Durante las primeras épocas, el whisky fue regalo y solaz para esa oligarquía. Años después, con el bipartidismo y una moneda llena de gracia, el whisky fue la magna y nunca confesada ilusión de la más igualitaria de las felicidades. El "Etiqueta Negra" a precios que se acomodaban a todos los bolsillos, más que la de un preciado escocés fue, por excelencia, la marca ideológica de nuestra democracia y, mientras se retozó paritariamente (parasitariamente) a base de una botella de "Etiqueta" o de "White Label", se olvidaron antiguos mal humores que venían desde la Guerra Federal o desde cualquier nunca aclarado laberinto del mestizaje. Robustos o menos robustos, todos joviales, sonrieron con algo de la sonrisa luminosa de aquel derrocado presidente que, en lo personal, con fiestas del whisky, intentó aligerar las últimas señales de lo que restaba del autoritarismo gomecista. (…)

Con toda justicia Singer ha debido ser el apellido de muchas madres venezolanas que le dieron pan y sostén a sus hijos agarradas al cuerpo casi conyugal de sus máquinas de coser. Sucedería de tal modo en los treinta y en los cuarenta. Mujeres solas, porque los hombres desaparecieron del hogar en los desarreglos íntimos de la apatía y de una sobrecogedora misoginia nacional que tiene su parangón máximo en nuestro Benemérito. No en vano corre sobre él mismo esa aterradora anécdota, relacionada con el final de una noche de amor y que no querrá concluir al lado de la amante a objeto de impedir que, en medio de la última ternura nocturna, pueda filtrarse alguno de los secretos del poder. Historia que García Márquez recoge en El otoño del patriarca. (…)

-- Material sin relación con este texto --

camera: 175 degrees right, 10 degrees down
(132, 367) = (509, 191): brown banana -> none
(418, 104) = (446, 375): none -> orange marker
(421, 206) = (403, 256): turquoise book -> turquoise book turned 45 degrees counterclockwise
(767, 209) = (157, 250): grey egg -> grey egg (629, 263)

En este ir y venir volvemos a los cincuenta, cuando el país fue dirigido por un pequeño déspota imperioso, de formación militar. Decía gobernar a nombre del ejército, pero su vocación verdadera era la de maestro de obras. Por encima de todo, su religión era el cemento. Lo que sucedió es que ese cemento enorme en que se convirtió el país, de crónica manera, se ensangrentó con sangre de venezolanos. En tanto, empezaron a aparecer constructores italianos: bajos, fornidos, de ojos verdes, de endiablado talante comercial. Se parecían tremendamente a Raf Vallone. Taciturnos, comían a todo meter pasta mediterránea en pensiones italianas improvisadas en las cercanías de Sabana Grande, y querían triunfar porque las militantes ilusiones hacia el Fascio, finalmente, los había llevado a la nada esperanzadora derrota en una guerra mundial. (…)

Durante los felices años del medinismo, habría de iniciarse o de acrecentarse la fortuna de otra camada de venezolanos, inteligentes y sensibles, convertidos en importadores estratégicos o en embelesados urbanistas. Los años de la honradez extrema, ojo, aún no estaban por terminar del todo. Pero en cierto momento ya no se dice que la pobreza es decente. Aunque estábamos lejos de las reglas económicas de los noventa cuando es usual la frase: "billete mata galán". Y para entonces no tardarán en ponerse de moda los titanes del trabajo exitoso. Ya en los cincuenta entre esos hombres de éxito que comienzan a disputarse el favor del gran público, estaba el joven Renny Ottolina. Renny en la televisión era una figura urbana nueva, educada, caballerosa, dotada de una voz poderosa y que con atemperada gracia nos hablaba de cosas banales y amables. En el país silenciado a la fuerza, regañado anualmente por el inclemente discurso que giraba en torno a un monocorde destino encementado, la voz de Renny pareció, de ahí su enorme éxito, un adiós a la ruralidad, a la zafiedad y mala educación de los tantos hombres elementales que, en mala hora, habían dirigido nuestros destinos".